Reintegrating the craft of Ops

Thijs van Leeuwen, Jeroen de Korte & Kim van Wilgen
nov 14, 2023 · 10 min lezen Engels
Annual report reintegrating the craft of ops

IT service delivery once entailed having physical and digital control of the whole tech environment, from the on-premises datacenter right up to the functional uptime of an application.

If there were an incident or a system went down, the engineer could visit their local datacenter, pull plugs and push buttons, undertaking manual procedures to get operations up and running. With the scope of resilience all under one roof, engineers could literally oversee the IT lifecycle and, used to getting their hands on the hardware, they knew what to look for.

But when the public cloud became a fixture in the digital ecosystem, this changed. Offering unprecedented elasticity and scalability, the cloud encouraged widespread adoption of an OpEx model for IT spending, permitting smaller upfront investments and easy purchases via the credit card on file. With hosting and management handled by another party not only off premises, but usually in a land far away, the cloud introduced many layers of abstraction and shared service models. This reduced the operational upkeep work that had gone into running stacks locally and redirected the attention of engineers from ensuring the resilience of on-premises infrastructure to supporting the velocity of development.

It’s been about 15 years since the work of operations engineers (Ops) combined with the work of development engineers (Dev), coalescing into the DevOps model. While DevOps revolutionized how teams collaborate and the pace of product development and delivery, the need for speed still prevails across organizations. In an unpredictable world with fast-moving markets and exponentially complex IT landscapes, many organizations struggle with the processes that control their daily business. They feel they must choose between the resilience emphasized by Ops and the velocity driven by Dev. Yet, for Schuberg Philis and the enterprises we partner with, it’s not a tradeoff. Organizations can have both by adopting a holistic view of resilience and, within it, reintegrating the role of Ops today.

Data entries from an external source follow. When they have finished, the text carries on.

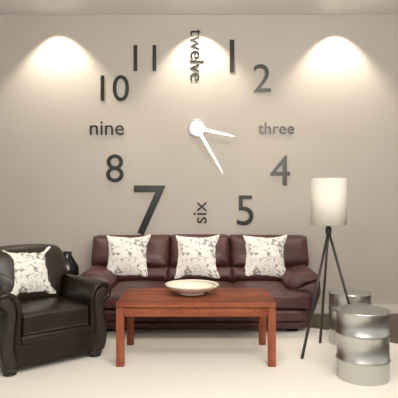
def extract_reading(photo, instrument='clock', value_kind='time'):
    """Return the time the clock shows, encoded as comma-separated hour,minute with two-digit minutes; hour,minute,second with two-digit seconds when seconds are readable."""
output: 3,25
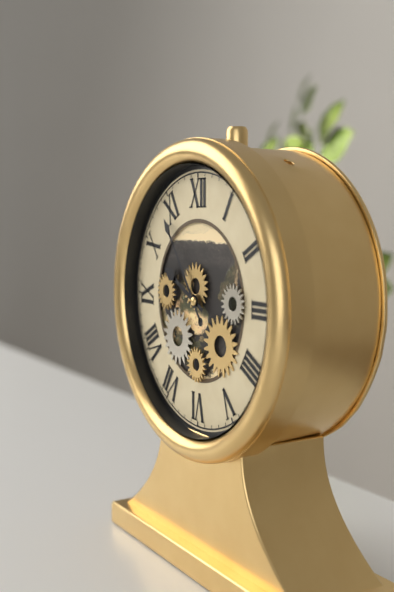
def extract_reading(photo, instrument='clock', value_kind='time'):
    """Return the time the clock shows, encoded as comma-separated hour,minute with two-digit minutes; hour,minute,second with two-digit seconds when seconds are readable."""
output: 9,54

“Offering unprecedented elasticity and scalability, the cloud encouraged widespread adoption of an OpEx model for IT spending.”

The craft of Ops
At its core, we see Ops as a craft and consider its engineers craftspeople. The concept of craftsmanship is fitting because it carries the connotation of expertise, spending hours learning a skill or a skillset and hand-tailoring its application in any given project. Ops engineers are masters at keeping an organization in working order, and there’s good reason to include them on a team from day one of any plan-build-run trajectory – rather than just call them in when there’s a problem. These engineers have honed their expertise by cycling through real-life incident responses and learning on the job what an evolving organization needs to preserve their performance.

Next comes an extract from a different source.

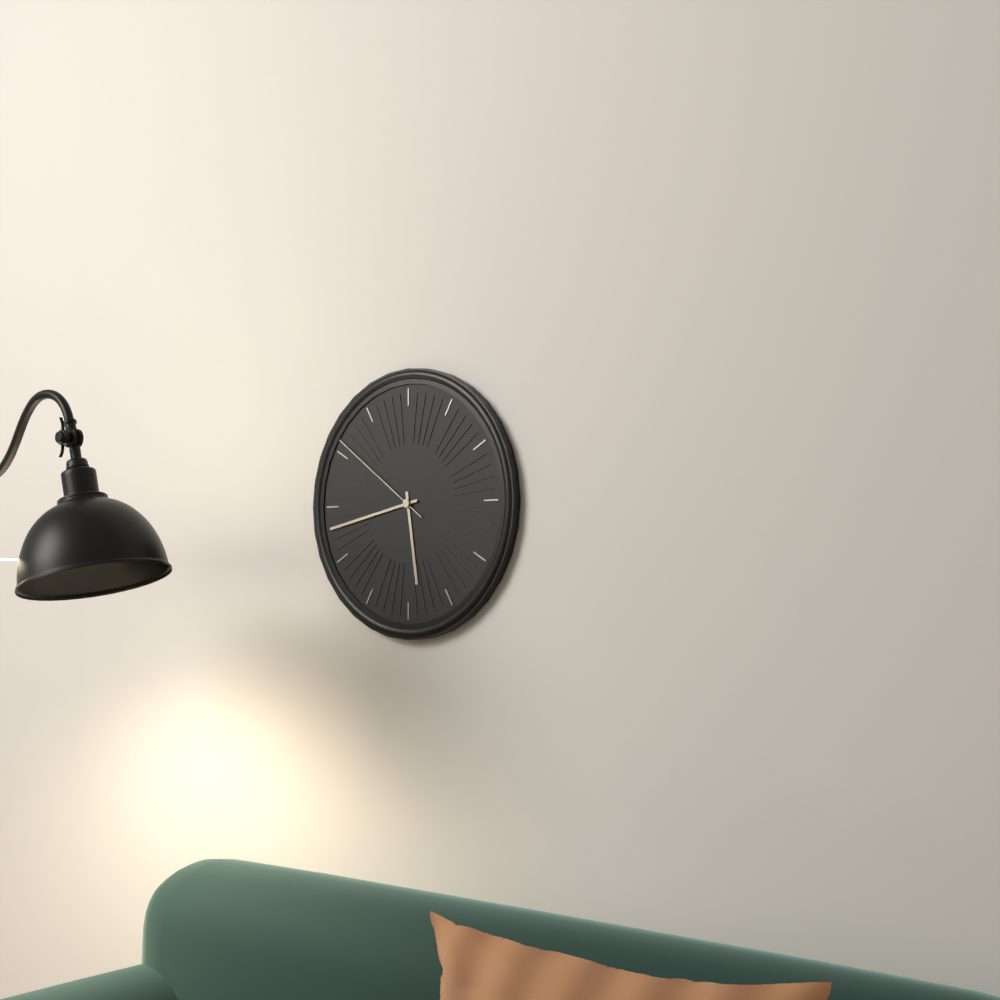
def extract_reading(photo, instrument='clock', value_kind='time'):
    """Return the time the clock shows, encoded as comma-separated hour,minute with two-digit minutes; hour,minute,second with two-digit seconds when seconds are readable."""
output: 5,43,51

Having engineers positioned to provide advanced Ops support to an organization’s respective DevOps teams is key. This dedicated group of engineers can think from the ground up, taking what the enterprise needs as the starting point rather than making operational decisions based on what available assets, such as the cloud, can offer. Thanks to their lived experience, Ops engineers often have an instinctive ability to make these assessments. This enables them to draw clear boundaries to help protect an organization. For example, they can forecast how a change will impact an organization years later and, in response, prioritize the most critical components to take care of in the present day. They can specify the bare-minimum requirements to implement measures for disaster avoidance. These kinds of operational insights translate contemporary IT choices into long-term business consequences.

We sometimes compare Ops to playing simultaneous games of chess because it demands constant strategizing and anticipation of what might happen according to what moves where when. What’s more, this level of concentration must be applied over multiple layers of infrastructure. Yet, by giving sufficient space to the craft of Ops – and more opportunity for its practitioners to express when a decision in the present will prove unsuitable for the future – organizations can infuse resilience in every change, from the design phase right up to the run.

“At its core, we see Ops as a craft and consider its engineers craftspeople.”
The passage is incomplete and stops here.